Fully support your thoughts. Works well. Just make sure you put some water in it. It it cools slowly , the wax will shrink. Don't cook for too long


----------



## hilreal (Aug 16, 2005)

Agree, I want enough water to disolve the honey and for the wax to be able to float above junk. I will fill crock pot about 1/4 full of water. As mentioned keep an eye on it, most crock pots will get hot if left too long. Once wax is good and melted pour out into a mold and then scrape junk off bottom. Will likely need remelting and run through a filter depending on your intended use.
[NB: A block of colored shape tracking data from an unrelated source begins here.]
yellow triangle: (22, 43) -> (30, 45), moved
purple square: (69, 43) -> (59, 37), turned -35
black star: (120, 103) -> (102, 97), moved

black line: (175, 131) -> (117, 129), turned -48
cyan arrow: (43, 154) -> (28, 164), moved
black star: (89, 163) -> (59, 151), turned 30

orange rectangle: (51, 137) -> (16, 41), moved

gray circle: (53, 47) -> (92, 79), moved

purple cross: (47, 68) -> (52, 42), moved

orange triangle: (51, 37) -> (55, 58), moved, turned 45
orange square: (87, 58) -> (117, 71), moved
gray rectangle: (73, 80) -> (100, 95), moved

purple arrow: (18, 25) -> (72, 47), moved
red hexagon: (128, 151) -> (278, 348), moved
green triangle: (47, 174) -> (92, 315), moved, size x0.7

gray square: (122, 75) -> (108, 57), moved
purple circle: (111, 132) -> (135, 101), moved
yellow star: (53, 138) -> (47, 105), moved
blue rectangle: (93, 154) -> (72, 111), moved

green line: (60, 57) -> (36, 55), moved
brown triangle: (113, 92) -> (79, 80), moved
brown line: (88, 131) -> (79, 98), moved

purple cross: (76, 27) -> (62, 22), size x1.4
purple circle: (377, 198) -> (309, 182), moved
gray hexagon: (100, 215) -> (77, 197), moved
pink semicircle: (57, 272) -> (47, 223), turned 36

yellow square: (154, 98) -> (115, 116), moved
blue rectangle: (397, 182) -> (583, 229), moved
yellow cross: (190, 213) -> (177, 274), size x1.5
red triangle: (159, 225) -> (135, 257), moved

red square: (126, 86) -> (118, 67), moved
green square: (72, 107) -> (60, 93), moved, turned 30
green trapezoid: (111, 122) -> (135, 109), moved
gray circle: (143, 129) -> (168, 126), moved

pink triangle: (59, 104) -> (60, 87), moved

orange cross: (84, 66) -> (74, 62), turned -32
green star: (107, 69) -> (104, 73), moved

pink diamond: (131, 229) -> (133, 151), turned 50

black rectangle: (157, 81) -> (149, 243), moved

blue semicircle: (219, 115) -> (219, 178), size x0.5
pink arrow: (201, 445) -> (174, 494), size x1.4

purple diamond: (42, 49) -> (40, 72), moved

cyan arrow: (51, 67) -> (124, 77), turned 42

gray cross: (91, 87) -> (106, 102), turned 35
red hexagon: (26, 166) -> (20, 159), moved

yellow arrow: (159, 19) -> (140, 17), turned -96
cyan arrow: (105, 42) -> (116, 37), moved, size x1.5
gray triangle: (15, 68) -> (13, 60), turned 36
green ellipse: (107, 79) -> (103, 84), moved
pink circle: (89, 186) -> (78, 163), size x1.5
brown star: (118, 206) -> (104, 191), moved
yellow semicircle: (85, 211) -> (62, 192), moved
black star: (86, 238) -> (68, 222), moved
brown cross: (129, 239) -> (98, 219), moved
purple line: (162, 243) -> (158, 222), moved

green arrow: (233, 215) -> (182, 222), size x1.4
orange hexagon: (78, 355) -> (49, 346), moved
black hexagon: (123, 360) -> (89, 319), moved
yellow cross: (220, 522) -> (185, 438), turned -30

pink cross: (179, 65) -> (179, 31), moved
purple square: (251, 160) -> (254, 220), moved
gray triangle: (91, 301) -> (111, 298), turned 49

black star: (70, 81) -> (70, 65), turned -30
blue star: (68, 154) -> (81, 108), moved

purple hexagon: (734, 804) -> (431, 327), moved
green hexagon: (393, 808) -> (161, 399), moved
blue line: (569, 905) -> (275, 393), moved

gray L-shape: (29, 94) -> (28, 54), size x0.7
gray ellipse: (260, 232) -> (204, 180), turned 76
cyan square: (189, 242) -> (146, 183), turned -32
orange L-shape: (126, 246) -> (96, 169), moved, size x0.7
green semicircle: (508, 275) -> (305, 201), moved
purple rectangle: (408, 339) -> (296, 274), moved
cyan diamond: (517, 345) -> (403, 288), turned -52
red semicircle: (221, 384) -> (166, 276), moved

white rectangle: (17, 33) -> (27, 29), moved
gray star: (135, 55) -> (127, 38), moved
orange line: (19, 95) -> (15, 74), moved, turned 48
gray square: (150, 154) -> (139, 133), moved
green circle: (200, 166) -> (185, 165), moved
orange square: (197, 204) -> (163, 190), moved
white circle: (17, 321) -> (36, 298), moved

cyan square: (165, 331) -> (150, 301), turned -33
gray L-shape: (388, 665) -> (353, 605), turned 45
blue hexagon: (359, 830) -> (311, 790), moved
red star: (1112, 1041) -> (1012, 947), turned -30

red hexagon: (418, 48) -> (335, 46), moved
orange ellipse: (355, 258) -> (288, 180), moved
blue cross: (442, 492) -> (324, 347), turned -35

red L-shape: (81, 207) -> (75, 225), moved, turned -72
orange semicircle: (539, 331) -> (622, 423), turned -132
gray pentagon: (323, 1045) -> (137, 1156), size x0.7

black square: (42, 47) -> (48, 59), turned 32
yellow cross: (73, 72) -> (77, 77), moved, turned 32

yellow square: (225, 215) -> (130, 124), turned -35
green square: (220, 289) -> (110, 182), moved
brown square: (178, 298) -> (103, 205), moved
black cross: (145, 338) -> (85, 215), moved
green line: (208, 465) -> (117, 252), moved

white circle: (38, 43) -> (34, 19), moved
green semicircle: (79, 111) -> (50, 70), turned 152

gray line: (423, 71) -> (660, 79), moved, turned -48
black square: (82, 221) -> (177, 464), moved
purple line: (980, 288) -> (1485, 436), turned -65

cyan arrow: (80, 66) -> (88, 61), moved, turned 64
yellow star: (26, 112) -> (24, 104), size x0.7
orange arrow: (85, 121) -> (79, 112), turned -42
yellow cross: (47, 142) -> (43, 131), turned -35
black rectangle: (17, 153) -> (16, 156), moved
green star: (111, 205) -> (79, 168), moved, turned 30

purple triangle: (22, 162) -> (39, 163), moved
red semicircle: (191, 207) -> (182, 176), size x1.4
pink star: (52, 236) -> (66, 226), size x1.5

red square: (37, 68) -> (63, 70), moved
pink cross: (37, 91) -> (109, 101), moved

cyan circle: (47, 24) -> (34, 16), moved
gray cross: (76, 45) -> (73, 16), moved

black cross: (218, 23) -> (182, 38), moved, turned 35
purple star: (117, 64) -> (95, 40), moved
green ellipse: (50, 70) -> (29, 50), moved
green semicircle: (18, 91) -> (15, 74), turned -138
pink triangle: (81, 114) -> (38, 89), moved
Yard sales, Goodwill, etc. will get on one very cheap.


----------



## LeonardS (Mar 13, 2012)

What type of filter do you use for the bees wax?


----------



## nobull56 (Mar 30, 2013)

Blue rolled shop towels from 'costco'.

I've also seen coffee filters used.


----------



## tefer2 (Sep 13, 2009)

I save my old t-shirts for filter material.


----------



## Vance G (Jan 6, 2011)

I have waited for crock pots to get warm. Forgot them getting warm and had to call my wife from two hundred miles away to turn off a bubbling cauldron of flammable beeswax. I just bought and ruined a small microwave for domestic use for $50 new. Ruined as it already has spattered wax all over the inside. But in eight minutes I am ready to filter wax or ready to pour candles. Went to local commercial kitchen supply and bought four quart measuring cups--pyrex with handles for under $10 each. I just reduced my clutter and made my life easier. Anybody want old waxy $4 crock pots?


----------